▶ [ÉNONCÉ 1]:
Répondez à partir de l'extrait sur Abidate Abdourahamane :
(a) À quel rang Abidate est-elle sortie du concours entrepreneurial organisé par OIA Groupe ?
(b) En quelle année a-t-elle obtenu son baccalauréat ?
(c) Quel montant le programme de micro financement du PNUD a-t-il accepté de verser ?
▶ [ÉNONCÉ 2]: Rédigez la suite de l'extrait sur Abidate Abdourahamane, en partant de sa dernière phrase.
━━━ EXTRAIT ━━━
Suite à un concours entrepreneurial organisé par OIA Groupe, une plateforme d’incubation des startups aux Comores, elle est sortie troisième lauréate, ce qui lui a permis de se lancer dans la réalisation de ses rêves. Ceux qui connaissent Abidate la regardent avec admiration et elle a été citée comme exemple dans le journal national pour sa ténacité :
« Abidate, mariée à 16 ans, a eu son premier enfant à 18 ans alors qu’elle était encore en classe de terminale. Elle a accouché et 15 jours après elle est revenue pour reprendre ses études et a eu son baccalauréat en 2011. C’est une histoire incroyable », confie Dhoifiroudine Ahamada.
Aujourd’hui, le courage et la détermination l’animent toujours : elle est la présidente de la société par coopérative simplifié SHAWIRI-scoops.
« Notre organisation est composée principalement de femmes : nous sommes quatre et les hommes engagés auprès de nous sont au nombre de deux. Ensemble, nous avons convaincu le programme de micro financement du PNUD de nous financer à hauteur de 50 000 USD pour mettre en place trois biodigesteurs à Mitsoudjé, Ouallah 2 et Banda Samlini. L’énergie par la biomasse est peu connue aux Comores et les usages sont pourtant nombreux : le biogaz pour la cuisson, l’électrification et le chauffage, l’engrais naturel liquide pour faciliter et renforcer l’agriculture durable par la collecte des déchets biodégradables », précise Abidate Abdourahamane.
Un succès mais des défis qui restent à relever
Pendant les campagnes de sensibilisation auprès des communautés, lors des rencontres avec les autorités locales, les notables et les leaders d’opinion, on remarque que certaines croyances populaires demeurent, qui ralentissement les initiatives d’Abidate et de son équipe en matière de consommation énergétique et d’utilisation des engrais chimiques dans le pays.
━━━ DONNÉES ━━━
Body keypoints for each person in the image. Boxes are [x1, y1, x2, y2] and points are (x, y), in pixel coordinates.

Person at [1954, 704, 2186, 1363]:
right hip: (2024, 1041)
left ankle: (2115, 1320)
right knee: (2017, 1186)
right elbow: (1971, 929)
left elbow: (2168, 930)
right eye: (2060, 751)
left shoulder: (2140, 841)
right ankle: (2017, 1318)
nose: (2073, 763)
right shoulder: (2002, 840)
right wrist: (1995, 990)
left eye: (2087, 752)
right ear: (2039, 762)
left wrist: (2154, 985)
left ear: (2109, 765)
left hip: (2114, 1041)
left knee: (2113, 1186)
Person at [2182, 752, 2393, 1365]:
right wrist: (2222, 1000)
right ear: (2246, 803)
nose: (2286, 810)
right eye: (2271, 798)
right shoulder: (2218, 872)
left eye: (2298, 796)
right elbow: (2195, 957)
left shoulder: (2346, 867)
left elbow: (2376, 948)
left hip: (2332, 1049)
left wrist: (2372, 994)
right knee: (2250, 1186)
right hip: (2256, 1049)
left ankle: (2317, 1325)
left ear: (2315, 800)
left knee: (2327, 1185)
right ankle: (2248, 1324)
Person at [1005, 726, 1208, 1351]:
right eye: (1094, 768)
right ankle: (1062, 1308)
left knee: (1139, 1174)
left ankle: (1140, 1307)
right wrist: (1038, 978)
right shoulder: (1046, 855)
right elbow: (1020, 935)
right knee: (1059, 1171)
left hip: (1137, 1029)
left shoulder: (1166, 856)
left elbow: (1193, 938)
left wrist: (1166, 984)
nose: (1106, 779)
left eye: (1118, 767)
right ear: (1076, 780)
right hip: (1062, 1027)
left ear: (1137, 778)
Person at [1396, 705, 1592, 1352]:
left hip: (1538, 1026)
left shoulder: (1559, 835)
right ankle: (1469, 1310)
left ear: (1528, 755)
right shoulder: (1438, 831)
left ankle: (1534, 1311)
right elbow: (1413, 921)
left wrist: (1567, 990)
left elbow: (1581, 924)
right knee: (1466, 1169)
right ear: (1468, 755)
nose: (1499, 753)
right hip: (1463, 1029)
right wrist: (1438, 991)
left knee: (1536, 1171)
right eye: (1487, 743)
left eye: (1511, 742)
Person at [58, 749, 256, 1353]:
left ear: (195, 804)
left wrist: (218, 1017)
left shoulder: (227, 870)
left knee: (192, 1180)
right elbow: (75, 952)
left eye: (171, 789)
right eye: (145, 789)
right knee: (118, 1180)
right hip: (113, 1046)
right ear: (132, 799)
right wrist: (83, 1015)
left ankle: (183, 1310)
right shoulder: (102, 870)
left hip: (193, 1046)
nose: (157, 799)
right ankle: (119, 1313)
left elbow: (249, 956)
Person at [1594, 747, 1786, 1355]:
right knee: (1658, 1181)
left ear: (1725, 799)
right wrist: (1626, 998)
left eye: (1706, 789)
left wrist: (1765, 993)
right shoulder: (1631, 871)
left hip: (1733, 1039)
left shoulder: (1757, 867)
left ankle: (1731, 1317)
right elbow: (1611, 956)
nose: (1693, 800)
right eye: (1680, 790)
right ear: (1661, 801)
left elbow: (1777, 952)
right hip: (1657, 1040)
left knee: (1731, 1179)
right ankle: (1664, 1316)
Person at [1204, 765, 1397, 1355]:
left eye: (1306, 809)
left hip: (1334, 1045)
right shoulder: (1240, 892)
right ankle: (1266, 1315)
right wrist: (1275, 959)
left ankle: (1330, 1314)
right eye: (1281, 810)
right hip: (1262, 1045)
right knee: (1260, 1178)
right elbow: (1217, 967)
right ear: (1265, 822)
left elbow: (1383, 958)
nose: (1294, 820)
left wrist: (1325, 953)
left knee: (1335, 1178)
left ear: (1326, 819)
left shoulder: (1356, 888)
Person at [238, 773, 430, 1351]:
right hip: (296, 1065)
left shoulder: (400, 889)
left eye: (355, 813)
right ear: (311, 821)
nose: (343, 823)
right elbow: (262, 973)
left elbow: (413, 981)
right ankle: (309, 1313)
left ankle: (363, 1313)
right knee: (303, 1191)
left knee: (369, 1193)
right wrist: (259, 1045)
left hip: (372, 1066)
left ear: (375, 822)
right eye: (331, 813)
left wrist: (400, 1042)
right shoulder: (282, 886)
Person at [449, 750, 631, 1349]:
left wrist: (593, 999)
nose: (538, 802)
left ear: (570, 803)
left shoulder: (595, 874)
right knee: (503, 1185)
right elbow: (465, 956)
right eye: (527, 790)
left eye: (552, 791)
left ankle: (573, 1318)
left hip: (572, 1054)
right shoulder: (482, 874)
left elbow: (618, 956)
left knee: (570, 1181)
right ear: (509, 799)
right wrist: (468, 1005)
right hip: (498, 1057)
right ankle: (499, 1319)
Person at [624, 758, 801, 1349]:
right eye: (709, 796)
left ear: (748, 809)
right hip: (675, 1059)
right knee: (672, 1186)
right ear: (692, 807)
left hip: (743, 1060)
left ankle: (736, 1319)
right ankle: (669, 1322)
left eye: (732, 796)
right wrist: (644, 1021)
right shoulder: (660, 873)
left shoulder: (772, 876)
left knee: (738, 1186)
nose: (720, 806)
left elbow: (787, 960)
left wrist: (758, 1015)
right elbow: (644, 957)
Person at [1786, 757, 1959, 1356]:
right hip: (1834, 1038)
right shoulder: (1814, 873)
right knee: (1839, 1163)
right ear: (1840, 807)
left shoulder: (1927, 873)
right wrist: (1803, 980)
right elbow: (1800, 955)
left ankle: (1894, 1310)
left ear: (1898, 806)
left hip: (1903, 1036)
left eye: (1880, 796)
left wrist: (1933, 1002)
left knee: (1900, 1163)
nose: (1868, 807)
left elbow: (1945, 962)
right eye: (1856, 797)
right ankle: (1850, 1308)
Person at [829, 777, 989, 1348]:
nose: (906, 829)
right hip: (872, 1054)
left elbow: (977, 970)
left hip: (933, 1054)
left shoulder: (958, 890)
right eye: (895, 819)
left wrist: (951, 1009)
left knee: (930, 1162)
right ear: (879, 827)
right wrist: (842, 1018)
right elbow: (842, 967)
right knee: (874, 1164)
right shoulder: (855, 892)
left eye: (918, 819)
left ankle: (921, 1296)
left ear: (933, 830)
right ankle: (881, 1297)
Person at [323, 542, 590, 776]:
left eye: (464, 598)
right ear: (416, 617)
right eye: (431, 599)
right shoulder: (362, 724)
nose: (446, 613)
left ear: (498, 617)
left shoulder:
━━━
▶ [RÉSULTAT ATTENDU 1]:
(a) Troisième lauréate.
(b) En 2011.
(c) 50 000 USD.

▶ [RÉSULTAT ATTENDU 2]:
Pour changer la donne, notamment auprès des jeunes SHAWIRI-scoops désire organiser des formations sur le tri et la valorisation des déchets organiques dans les établissements scolaires et universitaires. « Lorsqu’on s’engage pour réduire la quantité de déchets produits, on doit se changer, au plus jeune âge, les comportements nocifs pour l’environnement, notamment les dépôts sauvages. Lors de nos interventions sur le terrain dans le nord et le centre de Ngazidja, on a rencontré plusieurs problèmes : on nous a soupçonné de vouloir fabriquer des bombes alors que nous cherchions simplement un terrain pour expérimenter l’utilisation des biodigesteurs. Certaines utilisations du biodigesteur avec des déchets organiques sont acceptées, d’autres sont taboues. Récemment on nous a aussi demandé de rémunérer la collecte de déchets biodégradables alors que nous rendons un service et que dans un autre contexte, c’est un service payant. Nous manquons aussi de broyeur à déchets, d’un camion pour faciliter le transport des déchets ».
Pour Abidate et son équipe, les défis restent nombreux et si le GEF et le PNUD ont cru en leur projet, des fonds additionnels manquent pour assurer la durée dans le temps et l’étendre dans le pays, avec comme objectif d’ancrer les pratiques de recyclage, l’usage des énergies renouvelables, les pratiques agricoles dans le quotidien du monde rural aux Comores.